Mr. Li is a member of a house church in Chengde county, Hebei Province, which, initially, met in a 130-square-meter room on the first floor of a residential community to make it more convenient for elderly believers. More than 40 people attended those gatherings. However, in July, these meetings were cut off as the authorities continued their campaign to eliminate house churches.
After discussing the situation, the church’s co-workers decided that no matter what, they would not join the government-controlled Three-Self Church – the requirement that Chinese authorities have been imposing on all Protestant house churches. They told our reporter: “If we allow people from the Communist government to explain the Bible, wouldn’t the entire Bible be misinterpreted? The church has only one head, and that is Jesus.”
Although they decided not to join the Three-Self Church, the Christians have to frequently switch meeting venues to avoid being shut down by the government. This is extremely difficult for elderly believers who have limited mobility. A few months ago, one male believer in his 70s was almost hit by a car on his way to attend a gathering.
“After the meeting venue was changed, since I’m not familiar with the roads and my eyesight is dim, I was just focused on finding the right road, and I almost got hit by a car,” the elderly man said. “If not for the protection of God, I would have died that day.”
And yet, no matter what their ages, the local Religious Affairs Bureau still calls and asks whether the believers are holding gatherings, which forces the gatherings to change the location to a safer venue.
For Mrs. Liu, an 83-year-old Christian in Luoyang city, in the central province of Henan, the church group she was meeting was sealed off in August.
While the meeting venue was being sealed off, she said: “I’m old, and my legs and feet don’t work well. It is always my grandson who supports me by the arm and takes me to the gatherings. Now that it has been closed, how can I continue to believe in God?” Tears flowed down her face as she said this. But the reply from a member of the Chinese Communist Party, or CCP, was chilly. “This is a national policy,” he said.

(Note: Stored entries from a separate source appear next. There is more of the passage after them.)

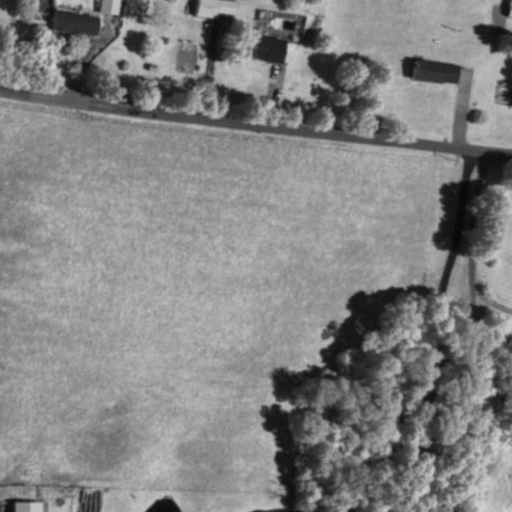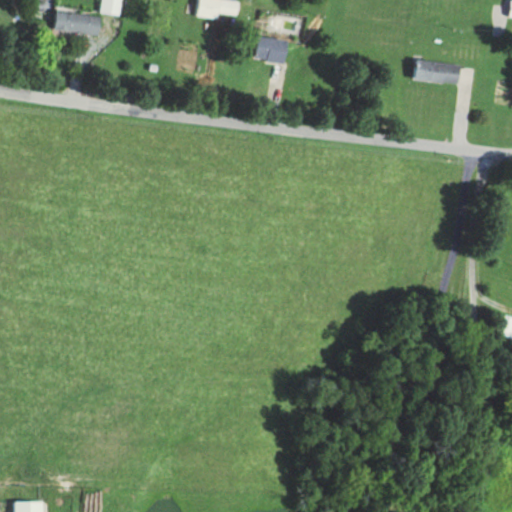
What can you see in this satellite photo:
building: (108, 6)
building: (213, 7)
building: (75, 21)
building: (269, 46)
building: (436, 69)
road: (255, 158)
building: (504, 325)
road: (486, 354)
building: (28, 506)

Even membership at a government-controlled church does not help the elderly to avoid persecutions on behalf of authorities. A married couple of 82-year-old Christians from Gushi county in Henan Province belong to the Three-Self Church as well as are members of the CCP. In March, the secretary of the village where the couple lives demanded that they stop attending gatherings or else be stripped of their party membership and have their retirement pension revoked. The husband and wife were angry, but did not dare to say anything; they now worship in secret at home. The government’s harassment did not stop there. The elderly husband and wife report that they were once tracked by government informers when they went to seek medical help, causing the couple great distress.